Consigne:
Selon la section du document, où se faisait anciennement la prière du soir, s'il vous plaît ?

Section du document:
----------------
Ils ont des manières très familières et cordiales, de nature à surprendre, de prime abord, mais qui nous prouvent péremptoirement combien est profonde et sincère l’intimité indéfectible qui les unit. Les mots monsieur, madame, sont peu en usage, excepté pour monsieur le curé ou les étrangers. Pas de timbres ni de sonnettes à leurs portes qui sont toujours ouvertes aux visiteurs. Pas besoin de frapper : vous entrez comme chez vous, à la bonne franquette. On vous salue et vous invite aimablement à prendre un siège ; mais si c’est pendant la prière du soir, n’attendez pas qu’on se dérange : mettez-vous tout simplement à genoux et priez. Anciennement la prière du soir se faisait en commun à la demeure du vénérable grand-père ; et là se réunissaient ses enfants et petits enfants, neveux et nièces, devant le vieux crucifix de la famille.
----------------
Enregistrements affichés:
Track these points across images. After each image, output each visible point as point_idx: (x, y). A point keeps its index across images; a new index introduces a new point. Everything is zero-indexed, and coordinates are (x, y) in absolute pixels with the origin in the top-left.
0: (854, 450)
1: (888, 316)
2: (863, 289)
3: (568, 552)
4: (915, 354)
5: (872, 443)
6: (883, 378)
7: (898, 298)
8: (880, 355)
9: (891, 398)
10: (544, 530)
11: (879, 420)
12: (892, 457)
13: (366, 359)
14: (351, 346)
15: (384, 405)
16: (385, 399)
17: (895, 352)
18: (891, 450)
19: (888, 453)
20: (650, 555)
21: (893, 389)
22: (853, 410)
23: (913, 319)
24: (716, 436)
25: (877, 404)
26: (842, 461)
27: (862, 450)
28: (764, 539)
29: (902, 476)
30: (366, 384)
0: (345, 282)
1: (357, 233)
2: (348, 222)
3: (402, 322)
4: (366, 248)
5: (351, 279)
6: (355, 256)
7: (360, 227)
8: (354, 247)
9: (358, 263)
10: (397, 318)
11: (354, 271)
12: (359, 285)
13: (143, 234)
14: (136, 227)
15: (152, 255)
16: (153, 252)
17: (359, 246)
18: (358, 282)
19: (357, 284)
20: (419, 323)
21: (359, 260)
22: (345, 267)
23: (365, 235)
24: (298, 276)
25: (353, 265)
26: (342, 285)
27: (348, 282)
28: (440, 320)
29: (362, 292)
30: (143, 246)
----------------
Réponse:
À la demeure du vénérable grand-père, devant le vieux crucifix de la famille.